La dificultad no termina allí. También el operador trabaja bajo límites cognitivos propios. Durante una interacción debe escuchar, interpretar, decidir cuándo intervenir, cuidar el vínculo, registrar el entorno, recordar objetivos y, muchas veces, sostener en paralelo una reconstrucción mental de lo que luego tendrá que comunicar o evaluar. Si aceptamos que la fuente no es un canal transparente, tampoco deberíamos suponer que el operador es una mente transparente que observa desde afuera. También selecciona, olvida, completa lagunas, se precipita o reconstruye. En esa línea, la literatura reciente sobre entrevistas muestra que la toma de notas puede ayudar a recordar y a formular preguntas de seguimiento, aunque también introduce tensiones con la atención y con la calidad de la interacción, algo especialmente relevante cuando el trabajo se apoya en información ambigua y sensible (Williams & McWilliams, 2024).

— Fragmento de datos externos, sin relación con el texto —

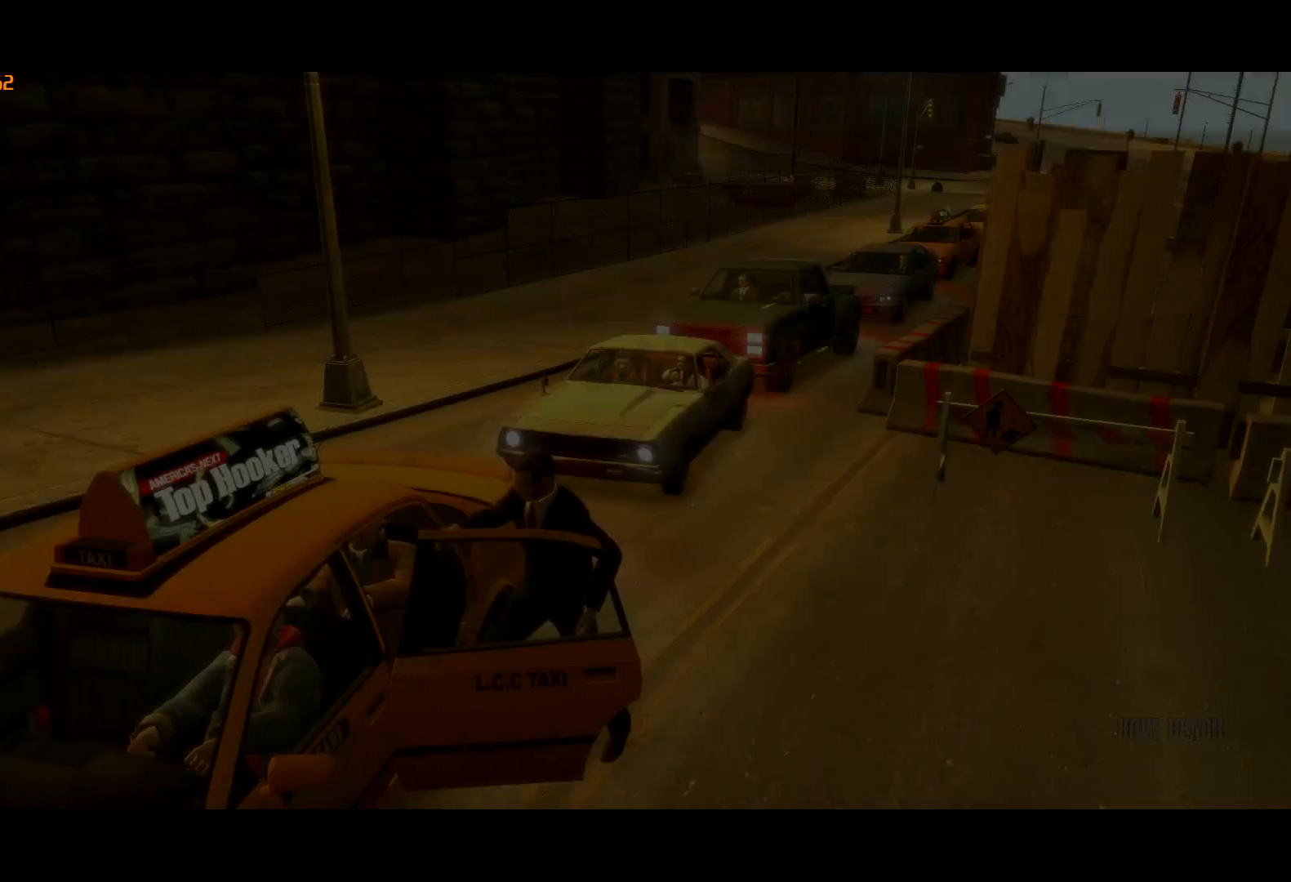
{"keys": [], "mouse": [], "events": [[367, "lock", "down"], [417, "lock", "up"]]}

Vínculo, cooperación y calidad de las preguntas
Si la dimensión cognitiva ayuda a entender cómo se produce y se deforma la información, la psicología social permite comprender por qué una fuente decide hablar, callar, resistir o dosificar lo que comunica. El HUMINT no es una relación entre dos sujetos abstractos, sino una interacción atravesada por percepciones de legitimidad, previsibilidad, respeto, amenaza, utilidad y riesgo. En ese marco, la noción de rapport sigue siendo útil, siempre que no se la trivialice. No parece conveniente entenderla como simpatía superficial ni como una llave mágica de sinceridad, sino más bien como una cualidad funcional de la interacción, vinculada con atención mutua, coordinación práctica y una disposición relacional suficiente para sostener el intercambio (Tickle-Degnen & Rosenthal, 1990; Nunan et al., 2022; Salmerón, 2026).

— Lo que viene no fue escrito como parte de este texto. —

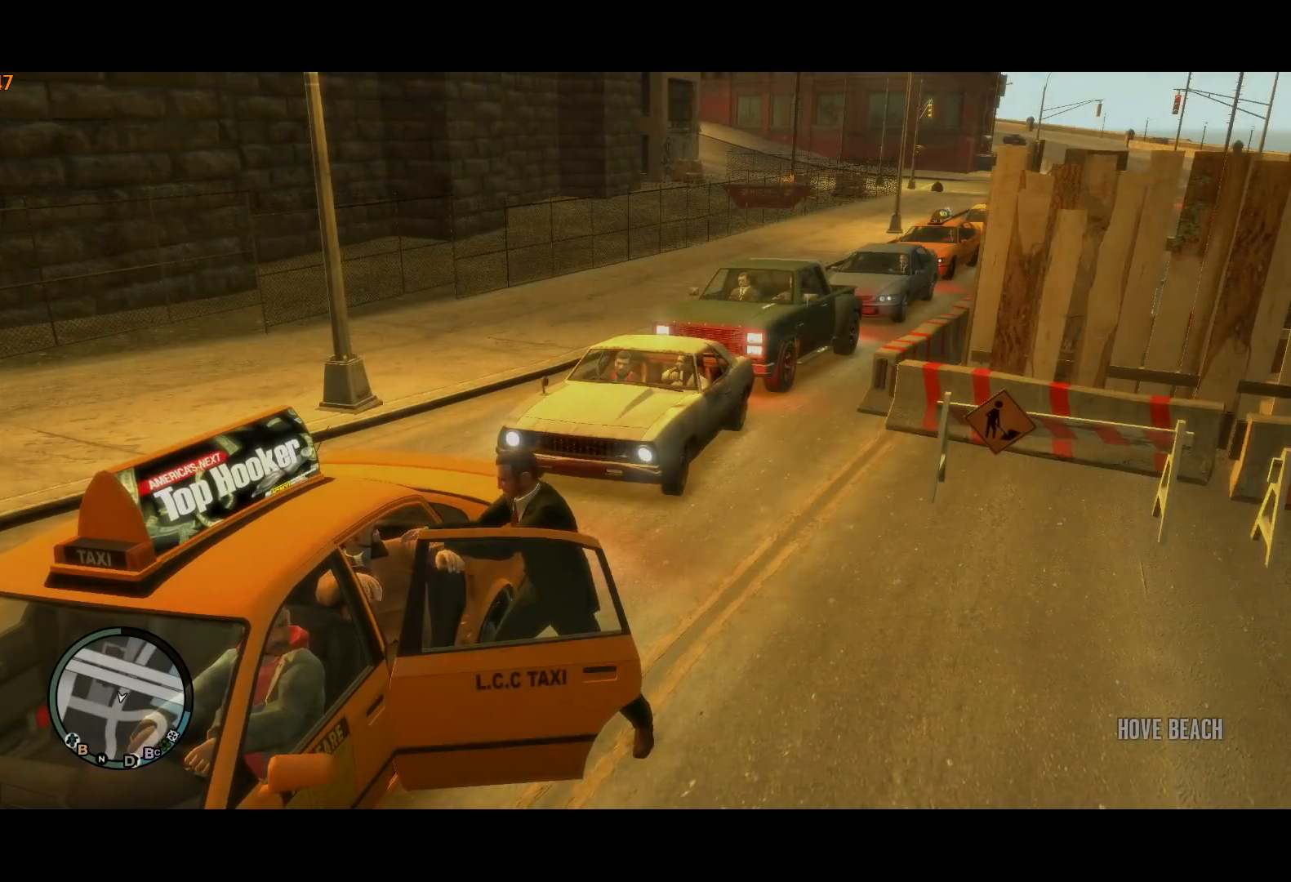
{"keys": ["escape", "return"], "mouse": [], "events": [[150, "return", "down"], [300, "escape", "down"]]}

Dicho de manera más concreta, el rapport puede mejorar las condiciones en las que una fuente decide hablar, sostener la interacción o tolerar repreguntas, pero eso no equivale a garantizar veracidad. En el mejor de los casos, podría favorecer la cooperación y la circulación de información, siempre que coexista con mecanismos de control crítico, contraste y evaluación separada de la fuente y de la información que esta aporta (United Kingdom Ministry of Defence, 2023). La calidad de las preguntas también entra de lleno en esta discusión, porque la literatura sobre interviewing viene mostrando con bastante consistencia que las preguntas abiertas y apropiadas tienden a favorecer una producción informativa más rica y menos distorsionante que las preguntas cerradas, sugerentes o mal secuenciadas. Dicho de otra manera, la cooperación no se construye solo con vínculo, sino también con forma (Hartwig et al., 2014).
No todas las fuentes responden igual
Hay otra zona en la que la psicología podría aportar bastante, aunque convenga hacerlo con prudencia, la de las motivaciones y disposiciones relativamente estables que influyen en el modo en que una persona se vincula, coopera o se repliega. No se trata de convertir al operador en clínico, ni de alentar diagnósticos improvisados, ni de reducir la interacción a etiquetas de personalidad. Pero tampoco parecería razonable asumir que todas las fuentes responden igual al riesgo, al reconocimiento, a la presión o a la promesa de protección.
Algunas pueden mostrar una mayor sensibilidad al reconocimiento personal; otras, al beneficio material; otras, a la rivalidad con terceros o a la necesidad de preservar una imagen determinada de sí mismas. Del mismo modo, ciertos perfiles pueden sostener una cooperación aparentemente estable mientras administran agendas propias, y otros pueden ser mucho más volátiles, impulsivos o dependientes del contexto inmediato. Aunque la evidencia directa sobre HUMINT no autoriza tipologías cerradas, sí parece razonable sostener que una lectura motivacional y disposicional prudente puede ayudar al operador a calibrar mejor el vínculo y a no aplicar la misma lógica relacional a personas muy distintas. Conviene insistir, sin embargo, en que estas diferencias no deberían leerse como categorías rígidas, sino como orientaciones prudentes para afinar la apreciación del operador.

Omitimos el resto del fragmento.